• **PROBLEM DETAILS**
Exactly as they appear, output all of the records. Skip any images.

• **Collected data**
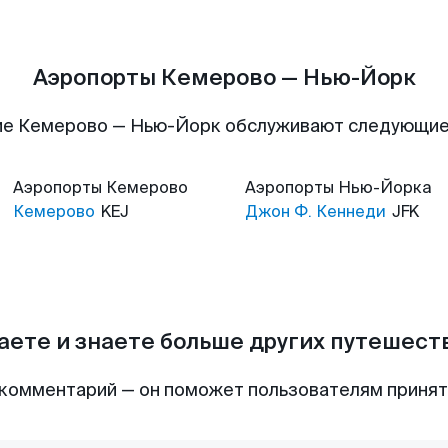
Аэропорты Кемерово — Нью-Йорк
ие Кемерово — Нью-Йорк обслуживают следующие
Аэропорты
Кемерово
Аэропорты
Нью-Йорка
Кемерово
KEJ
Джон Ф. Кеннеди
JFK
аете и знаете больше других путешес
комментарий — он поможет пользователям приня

• **ANSWER TO THIS PROBLEM**
Аэропорты Кемерово — Нью-Йорк
ие Кемерово — Нью-Йорк обслуживают следующие
Аэропорты
Кемерово
Аэропорты
Нью-Йорка
Кемерово
KEJ
Джон Ф. Кеннеди
JFK
аете и знаете больше других путешес
комментарий — он поможет пользователям приня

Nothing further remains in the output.